» WHAT YOU SHOULD DO
Two lines below mark the span: the one containing "M 7,531 L 76,532 L 76,584 L 7,584 Z" and the one containing "M 106,705 L 181,705 L 181,761 L 106,761 Z". Set down both, plus every line between, exactly as they stand, and nothing else.

Segment Open

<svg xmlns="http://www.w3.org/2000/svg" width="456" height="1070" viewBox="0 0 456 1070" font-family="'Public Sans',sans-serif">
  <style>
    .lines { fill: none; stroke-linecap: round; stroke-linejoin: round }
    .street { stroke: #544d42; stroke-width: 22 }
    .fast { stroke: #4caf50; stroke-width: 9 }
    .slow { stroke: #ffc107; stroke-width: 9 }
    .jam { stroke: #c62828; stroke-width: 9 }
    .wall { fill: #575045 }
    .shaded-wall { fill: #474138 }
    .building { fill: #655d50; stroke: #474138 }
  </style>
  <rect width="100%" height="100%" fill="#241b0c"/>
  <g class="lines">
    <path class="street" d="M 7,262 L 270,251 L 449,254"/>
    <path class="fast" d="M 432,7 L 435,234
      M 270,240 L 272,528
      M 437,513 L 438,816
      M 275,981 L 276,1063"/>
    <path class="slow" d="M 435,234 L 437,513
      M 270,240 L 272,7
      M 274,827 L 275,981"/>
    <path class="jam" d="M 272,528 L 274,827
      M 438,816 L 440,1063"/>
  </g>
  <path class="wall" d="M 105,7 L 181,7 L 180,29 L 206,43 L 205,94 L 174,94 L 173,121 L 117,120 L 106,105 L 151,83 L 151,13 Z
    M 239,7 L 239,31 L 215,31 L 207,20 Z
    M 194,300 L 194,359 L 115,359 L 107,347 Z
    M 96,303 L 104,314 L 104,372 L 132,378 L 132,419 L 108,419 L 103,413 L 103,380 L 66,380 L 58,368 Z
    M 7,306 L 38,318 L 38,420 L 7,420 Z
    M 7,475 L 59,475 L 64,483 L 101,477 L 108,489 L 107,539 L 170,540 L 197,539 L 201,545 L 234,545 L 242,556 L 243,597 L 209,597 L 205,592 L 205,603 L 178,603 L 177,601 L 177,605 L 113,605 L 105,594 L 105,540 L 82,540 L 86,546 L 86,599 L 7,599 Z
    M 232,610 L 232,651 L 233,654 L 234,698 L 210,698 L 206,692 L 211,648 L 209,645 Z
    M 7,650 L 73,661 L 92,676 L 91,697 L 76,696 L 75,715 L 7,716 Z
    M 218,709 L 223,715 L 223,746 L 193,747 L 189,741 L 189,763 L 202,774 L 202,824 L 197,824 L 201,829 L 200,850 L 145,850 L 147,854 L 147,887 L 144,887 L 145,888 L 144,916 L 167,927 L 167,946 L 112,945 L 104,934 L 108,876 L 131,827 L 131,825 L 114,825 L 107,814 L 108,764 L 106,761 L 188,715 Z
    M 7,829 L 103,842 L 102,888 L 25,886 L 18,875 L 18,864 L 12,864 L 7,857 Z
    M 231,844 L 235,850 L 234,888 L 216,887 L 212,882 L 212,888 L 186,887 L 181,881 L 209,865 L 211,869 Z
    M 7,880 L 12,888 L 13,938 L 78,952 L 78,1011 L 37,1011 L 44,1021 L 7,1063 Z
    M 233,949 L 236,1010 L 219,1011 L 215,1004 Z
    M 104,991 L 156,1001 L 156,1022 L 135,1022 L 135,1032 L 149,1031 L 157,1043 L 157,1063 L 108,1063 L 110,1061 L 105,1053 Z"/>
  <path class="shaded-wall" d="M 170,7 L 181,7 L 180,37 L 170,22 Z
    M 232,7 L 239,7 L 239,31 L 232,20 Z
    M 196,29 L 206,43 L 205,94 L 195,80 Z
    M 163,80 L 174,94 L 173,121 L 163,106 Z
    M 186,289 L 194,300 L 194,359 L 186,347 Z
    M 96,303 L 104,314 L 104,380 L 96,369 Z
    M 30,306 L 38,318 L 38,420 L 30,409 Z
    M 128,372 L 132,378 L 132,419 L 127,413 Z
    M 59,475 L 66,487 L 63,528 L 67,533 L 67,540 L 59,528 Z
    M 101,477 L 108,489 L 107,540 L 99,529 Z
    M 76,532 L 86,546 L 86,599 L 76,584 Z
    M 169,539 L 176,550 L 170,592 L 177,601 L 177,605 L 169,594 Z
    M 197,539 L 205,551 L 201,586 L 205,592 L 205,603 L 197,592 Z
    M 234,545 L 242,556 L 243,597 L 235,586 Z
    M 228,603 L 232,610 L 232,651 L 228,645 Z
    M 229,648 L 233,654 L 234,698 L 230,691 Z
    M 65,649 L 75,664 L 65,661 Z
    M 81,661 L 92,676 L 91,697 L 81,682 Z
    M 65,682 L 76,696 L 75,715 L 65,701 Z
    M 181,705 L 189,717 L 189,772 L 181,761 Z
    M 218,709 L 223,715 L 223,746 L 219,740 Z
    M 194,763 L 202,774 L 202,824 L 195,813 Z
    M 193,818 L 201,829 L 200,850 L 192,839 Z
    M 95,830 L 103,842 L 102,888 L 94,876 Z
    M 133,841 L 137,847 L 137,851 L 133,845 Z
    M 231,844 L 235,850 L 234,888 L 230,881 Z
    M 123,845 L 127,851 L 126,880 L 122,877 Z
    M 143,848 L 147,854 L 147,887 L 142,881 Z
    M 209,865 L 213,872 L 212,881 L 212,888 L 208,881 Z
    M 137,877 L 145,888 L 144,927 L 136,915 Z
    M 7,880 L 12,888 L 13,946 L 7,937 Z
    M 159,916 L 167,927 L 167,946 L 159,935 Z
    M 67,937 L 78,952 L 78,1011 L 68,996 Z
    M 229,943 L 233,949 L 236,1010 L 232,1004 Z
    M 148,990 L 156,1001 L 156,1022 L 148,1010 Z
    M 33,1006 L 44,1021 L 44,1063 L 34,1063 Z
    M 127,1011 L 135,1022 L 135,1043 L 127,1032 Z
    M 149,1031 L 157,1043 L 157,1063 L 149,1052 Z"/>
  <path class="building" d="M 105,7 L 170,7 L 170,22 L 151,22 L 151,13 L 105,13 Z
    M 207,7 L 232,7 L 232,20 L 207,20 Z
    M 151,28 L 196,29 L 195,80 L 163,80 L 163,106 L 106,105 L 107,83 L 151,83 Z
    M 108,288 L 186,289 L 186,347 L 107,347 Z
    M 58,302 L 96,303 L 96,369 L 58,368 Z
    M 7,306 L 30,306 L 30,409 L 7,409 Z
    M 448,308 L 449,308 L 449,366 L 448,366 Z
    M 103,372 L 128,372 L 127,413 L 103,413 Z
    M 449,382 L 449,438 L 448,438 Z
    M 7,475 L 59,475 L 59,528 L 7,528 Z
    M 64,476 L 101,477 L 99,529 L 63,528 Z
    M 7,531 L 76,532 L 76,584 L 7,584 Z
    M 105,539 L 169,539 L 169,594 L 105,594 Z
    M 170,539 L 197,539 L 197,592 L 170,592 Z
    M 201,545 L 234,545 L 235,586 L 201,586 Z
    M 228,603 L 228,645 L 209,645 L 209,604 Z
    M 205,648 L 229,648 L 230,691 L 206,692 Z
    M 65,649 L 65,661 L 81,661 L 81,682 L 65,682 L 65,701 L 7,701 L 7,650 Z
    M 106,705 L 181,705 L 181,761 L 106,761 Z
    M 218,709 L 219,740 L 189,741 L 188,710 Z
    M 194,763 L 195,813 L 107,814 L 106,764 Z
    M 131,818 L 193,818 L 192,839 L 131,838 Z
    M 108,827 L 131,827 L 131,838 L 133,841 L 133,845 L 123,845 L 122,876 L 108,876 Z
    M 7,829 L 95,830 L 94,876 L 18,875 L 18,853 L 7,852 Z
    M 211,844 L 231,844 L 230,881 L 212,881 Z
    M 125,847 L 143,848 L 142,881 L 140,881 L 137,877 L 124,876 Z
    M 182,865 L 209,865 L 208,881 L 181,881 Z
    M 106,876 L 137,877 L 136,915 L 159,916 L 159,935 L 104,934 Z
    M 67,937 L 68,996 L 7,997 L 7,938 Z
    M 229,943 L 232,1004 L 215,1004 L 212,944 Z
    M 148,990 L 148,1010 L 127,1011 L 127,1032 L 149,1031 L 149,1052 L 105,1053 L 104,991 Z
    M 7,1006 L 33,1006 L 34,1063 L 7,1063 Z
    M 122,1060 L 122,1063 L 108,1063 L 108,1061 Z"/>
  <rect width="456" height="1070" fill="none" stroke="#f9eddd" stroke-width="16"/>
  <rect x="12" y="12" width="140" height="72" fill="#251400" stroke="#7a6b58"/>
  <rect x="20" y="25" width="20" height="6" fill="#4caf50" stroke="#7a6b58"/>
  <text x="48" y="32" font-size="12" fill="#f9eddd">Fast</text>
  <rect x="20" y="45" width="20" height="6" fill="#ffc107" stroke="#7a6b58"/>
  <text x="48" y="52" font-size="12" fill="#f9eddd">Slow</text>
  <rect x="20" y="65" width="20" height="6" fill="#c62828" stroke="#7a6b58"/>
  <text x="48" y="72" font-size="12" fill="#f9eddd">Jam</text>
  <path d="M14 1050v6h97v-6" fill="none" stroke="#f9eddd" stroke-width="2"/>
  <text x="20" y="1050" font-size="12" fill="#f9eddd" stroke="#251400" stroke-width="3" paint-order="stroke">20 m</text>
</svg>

Segment Closed

» SOLVED EXERCISE
    M 7,531 L 76,532 L 76,584 L 7,584 Z
    M 105,539 L 169,539 L 169,594 L 105,594 Z
    M 170,539 L 197,539 L 197,592 L 170,592 Z
    M 201,545 L 234,545 L 235,586 L 201,586 Z
    M 228,603 L 228,645 L 209,645 L 209,604 Z
    M 205,648 L 229,648 L 230,691 L 206,692 Z
    M 65,649 L 65,661 L 81,661 L 81,682 L 65,682 L 65,701 L 7,701 L 7,650 Z
    M 106,705 L 181,705 L 181,761 L 106,761 Z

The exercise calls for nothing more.